The Problems with Machine Learning

I often use the [define:] search operator to find the meaning and spelling of words. It is incredibly convenient with the Chrome Web browser: you must type a search query into the address bar. This has been useful and empowered me to expand my vocabulary.

Up until recently, these search results were citing a variety of different sources. The medical and legal definitions that sometimes crowded, and the search results were seldom helpful to me. Still, this diversity was almost always beneficial when I needed to understand the less common uses of words.

Example of the new search result format for searches using the [define:] operator.

This experience recently changed, and the following improvements were made to the [define:] search results:

The citations for definitions were removed.
The etymology of words was added.
The translation of words became an available option.
The usage of words is now being graphed over time.
And a few more minor things were changed or added…

Article Marketing These changes were motivated by a desire to improve the user’s search experience. Although some new uses were added, one method was taken away: the ability to check multiple sources within these results. This change seems benign, but how Google removed this feature and still managed to “improve the search experience” is a point of interest.

Earlier this year, the Guardian published an article called Google and the Future of Search: Amit Singhal and the Knowledge Graph by Tim Adams. In it, Tim Adams interviews Amit Singhal, head of Google Search.

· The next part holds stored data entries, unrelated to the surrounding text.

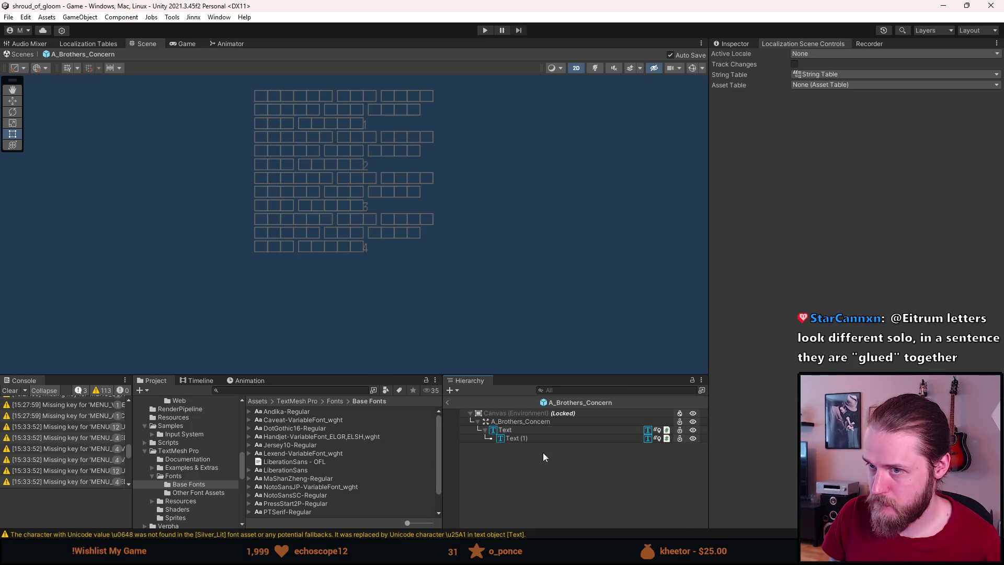
click(532, 437)
click(447, 400)
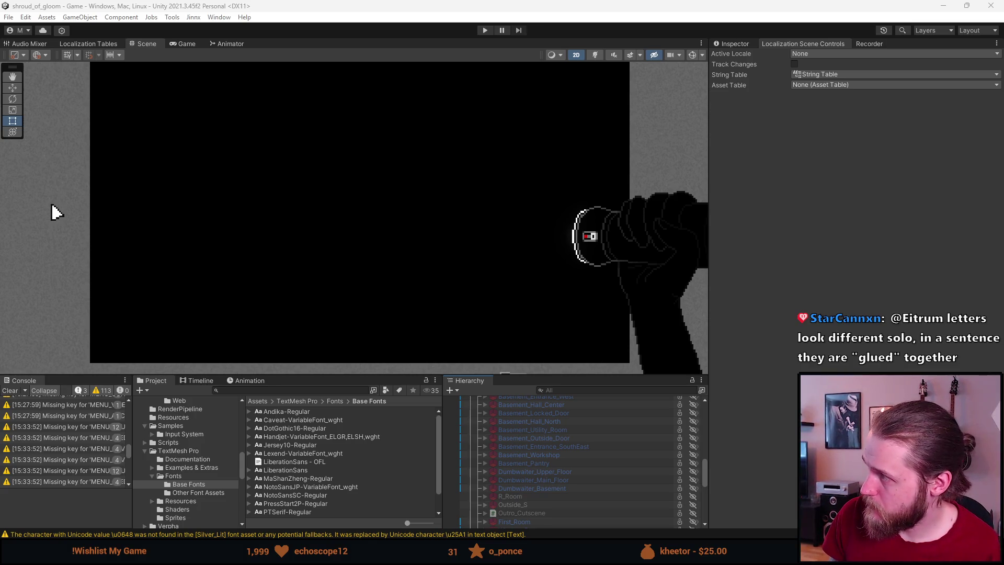
key(alt+Tab)
Step: Open the Arabic Support for Unity asset page and go to page 3 of its reviews
click(426, 225)
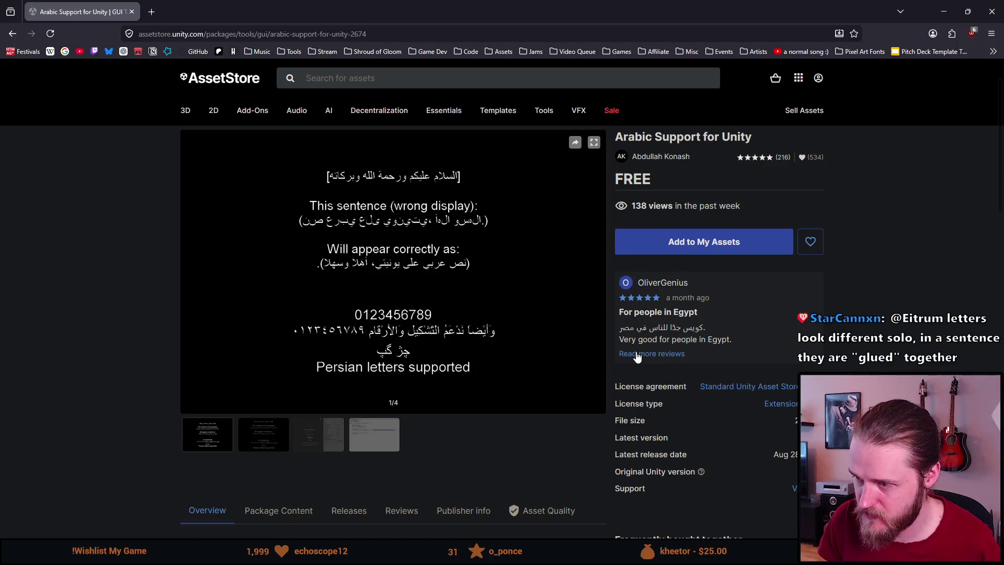
click(637, 353)
scroll(428, 369, down, 15)
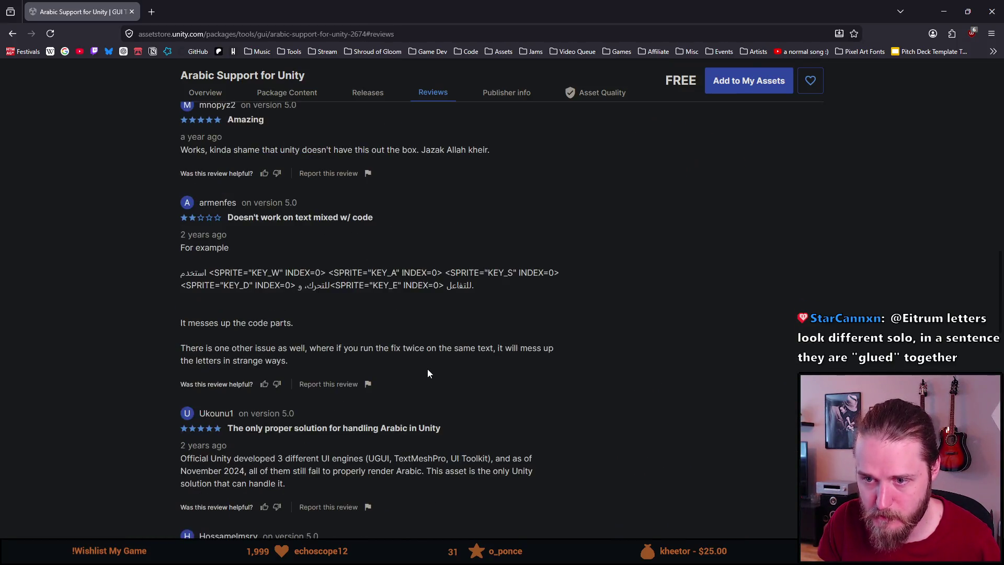
scroll(427, 369, down, 3)
click(389, 252)
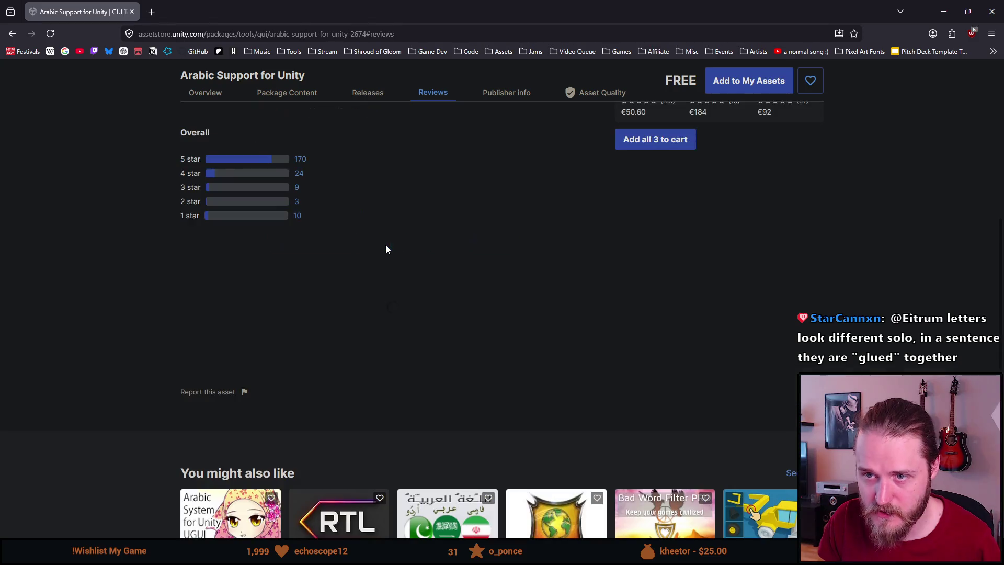
Step: Highlight the review paragraph saying RTL isn't optional with TextMeshPro, then return to Unity
scroll(326, 299, down, 6)
scroll(327, 300, down, 9)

Adams says that Google is “on the threshold of another epochal change.”

“Having searched for a decade or so using the original brilliant principle of hierarchies of web-based links, the great primary colored knowledge domination machine has, Singhal suggests, ‘begun to learn how to understand the real world of people, places and things.'”

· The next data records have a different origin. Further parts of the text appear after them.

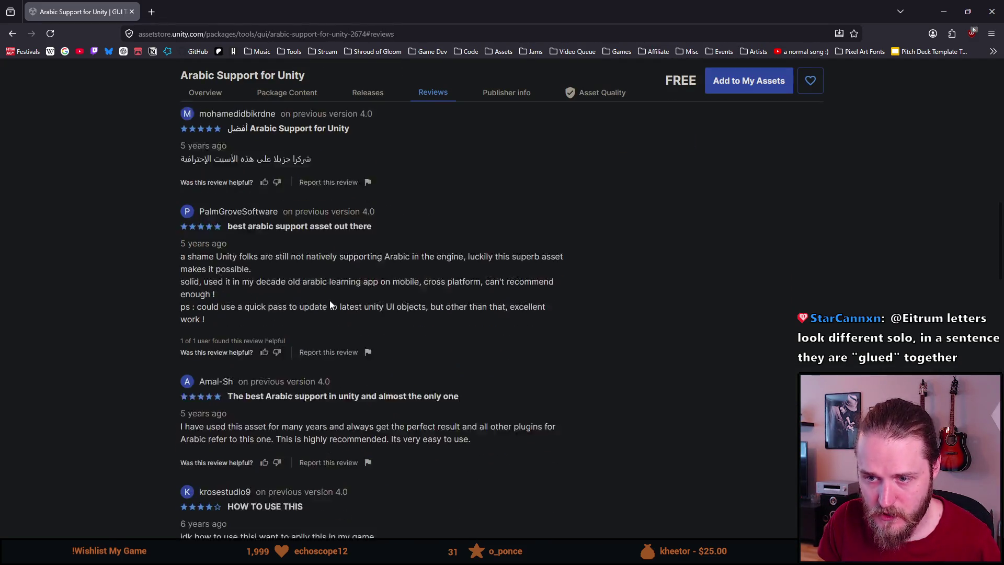
scroll(330, 300, down, 2)
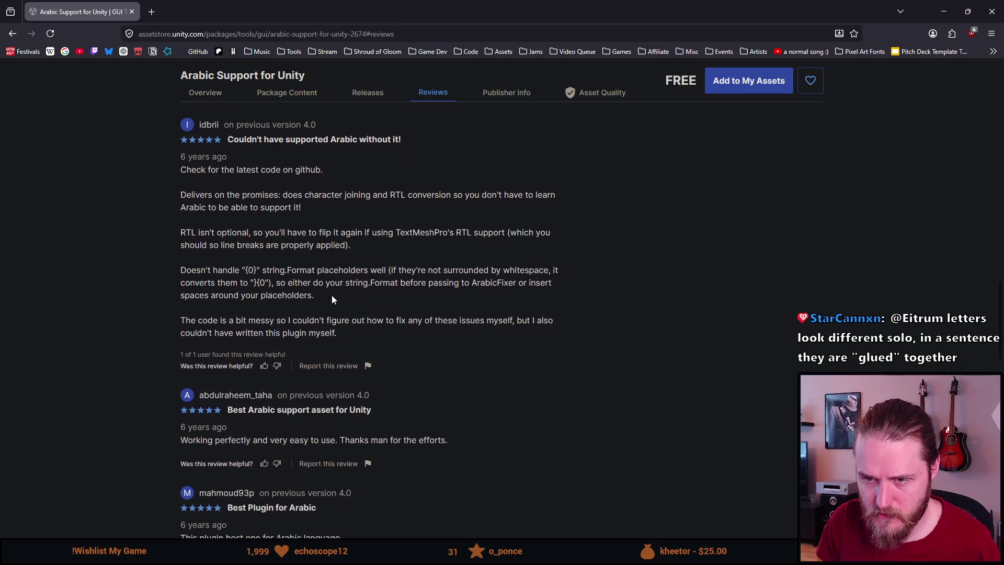
drag(179, 233, 551, 230)
click(378, 232)
double_click(482, 233)
drag(214, 245, 350, 245)
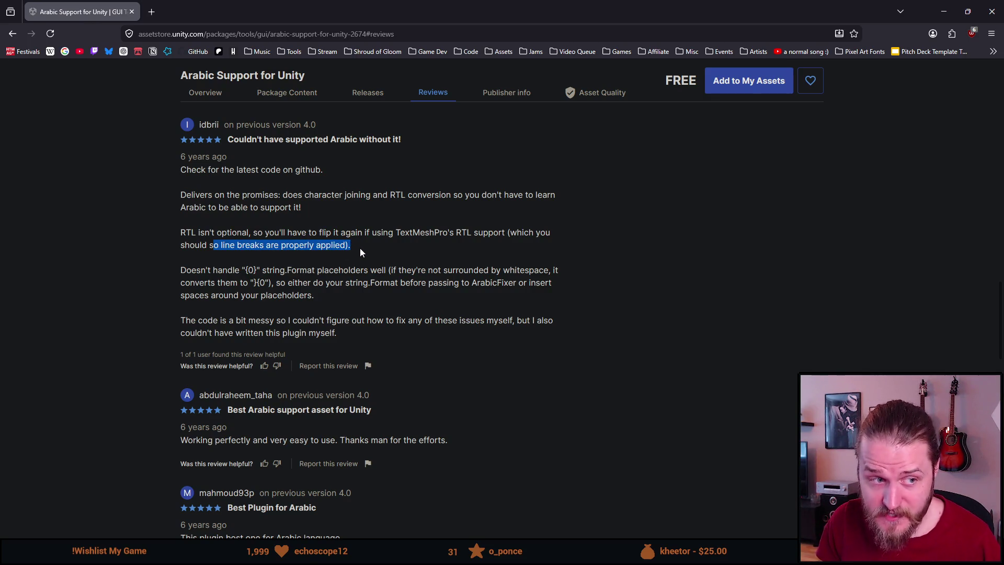
drag(362, 248, 152, 222)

Google and the future of search: Amit Singhal and the knowledge graph by Tim Adams. The Guardian published them.

This epochal change is Knowledge Graph, a system that learns from all of Google’s data. The associations that Knowledge Graph finds are then used to enhance the user’s search experience.

This may be how Google foregoes the inclusion of sources in its definitions. The references are no longer necessary because the definitions have been computed. If you’d still like to find alternative definitions, they are below the [define:] search results. However, you should be forewarned of the arduous and archaic search experience of visiting multiple Web sites to find an answer.

Although Google has computed the definitions of words with a high degree of accuracy, I recently experienced a problem with the results:

I wanted to know whether or not the word “four hundred” was hyphenated. To find that out, I did what I’ve grown accustomed to: I typed my search query into the address bar of the Google Chrome Web browser, [define: four hundred].

Example of the expanded search results for the search query [define: four hundred].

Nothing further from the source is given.